Aim: To study the role of dopamine (DA) in rotenone‐induced neurotoxicity in PC12 cells.

Methods: Cell viability was assessed by detecting the leakage of lactate dehydrogenase (LDH) into the medium. Apoptosis rate was measured by flow cytometry. Caspase‐3‐like activity was measured by fluorescence assay using the probe Ac‐DEVD‐AMC. The level of intracellular hydrogen peroxide and other peroxides in PC12 cells were quantified by loading cells with 2′‐7′‐Dichlorodihydrofluorescein diacetate (DCFH‐DA) in fluorescence assay. Lactic acid was measured spectrophotometrically. The DA levels in PC12 cells were determined by HPLC‐ECD.

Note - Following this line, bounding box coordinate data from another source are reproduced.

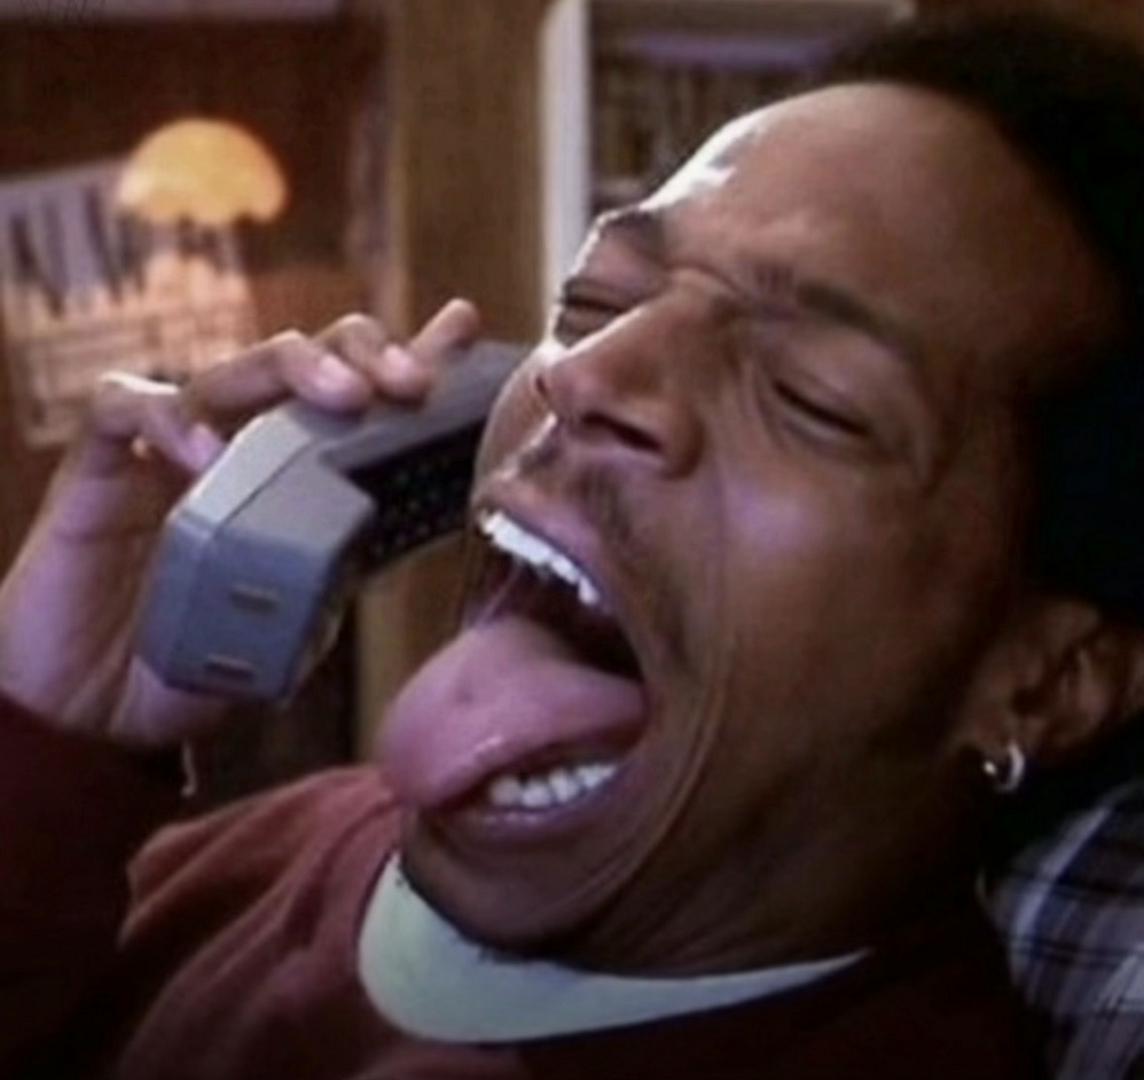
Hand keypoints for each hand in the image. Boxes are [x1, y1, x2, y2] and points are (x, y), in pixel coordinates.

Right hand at [0, 300, 480, 748]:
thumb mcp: (287, 628)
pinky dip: (166, 417)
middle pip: (301, 364)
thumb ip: (334, 579)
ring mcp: (169, 454)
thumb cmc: (190, 664)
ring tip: (343, 398)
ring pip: (229, 369)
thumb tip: (399, 544)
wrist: (92, 717)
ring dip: (291, 367)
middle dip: (362, 355)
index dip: (404, 357)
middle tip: (411, 383)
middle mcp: (236, 453)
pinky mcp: (99, 470)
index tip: (463, 327)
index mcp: (289, 483)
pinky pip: (123, 408)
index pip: (354, 404)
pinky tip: (206, 454)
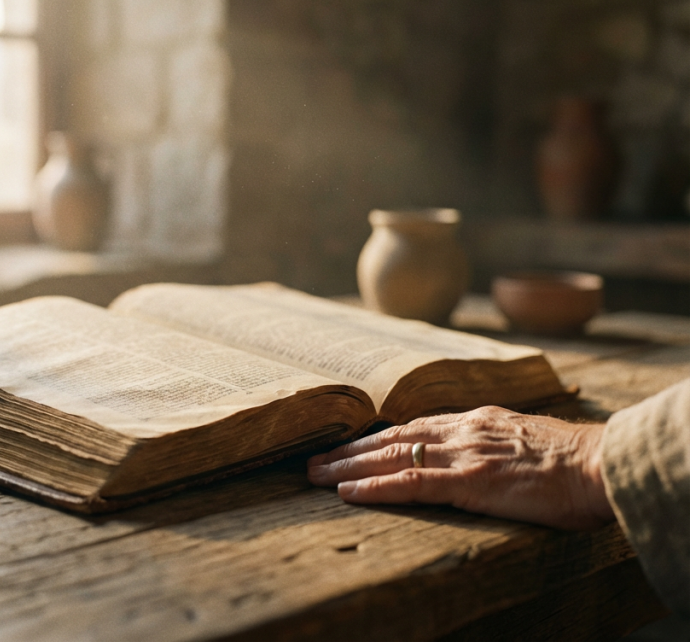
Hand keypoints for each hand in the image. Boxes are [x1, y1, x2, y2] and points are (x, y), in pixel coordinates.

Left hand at [307, 406, 615, 529]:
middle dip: (349, 449)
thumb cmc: (571, 458)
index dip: (375, 436)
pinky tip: (347, 492)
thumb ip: (492, 440)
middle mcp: (460, 430)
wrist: (599, 464)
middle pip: (390, 437)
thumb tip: (476, 450)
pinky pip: (411, 483)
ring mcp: (462, 455)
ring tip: (314, 474)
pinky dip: (375, 487)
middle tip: (313, 457)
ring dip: (347, 466)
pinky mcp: (469, 482)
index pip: (411, 425)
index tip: (347, 443)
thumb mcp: (523, 437)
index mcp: (474, 420)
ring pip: (390, 456)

Results: A 48‐h incubation of PC12 cells with rotenone caused an apoptotic cell death and elevated intracellular reactive oxygen species (ROS) and lactic acid accumulation. Intracellular DA depletion with reserpine significantly attenuated rotenone‐induced ROS accumulation and apoptotic cell death. No change was found in rotenone‐induced ROS accumulation when cells were co‐treated with deprenyl. Brief treatment with reserpine at the end of rotenone treatment had no effect on rotenone‐induced neurotoxicity. However, when cells were first incubated with deprenyl, a monoamine oxidase‐B inhibitor for 30 min then co‐incubated with rotenone plus deprenyl, a brief treatment with reserpine enhanced cell injury.

Conclusion: Rotenone‐induced apoptosis in PC12 cells was mediated by intracellular dopamine oxidation.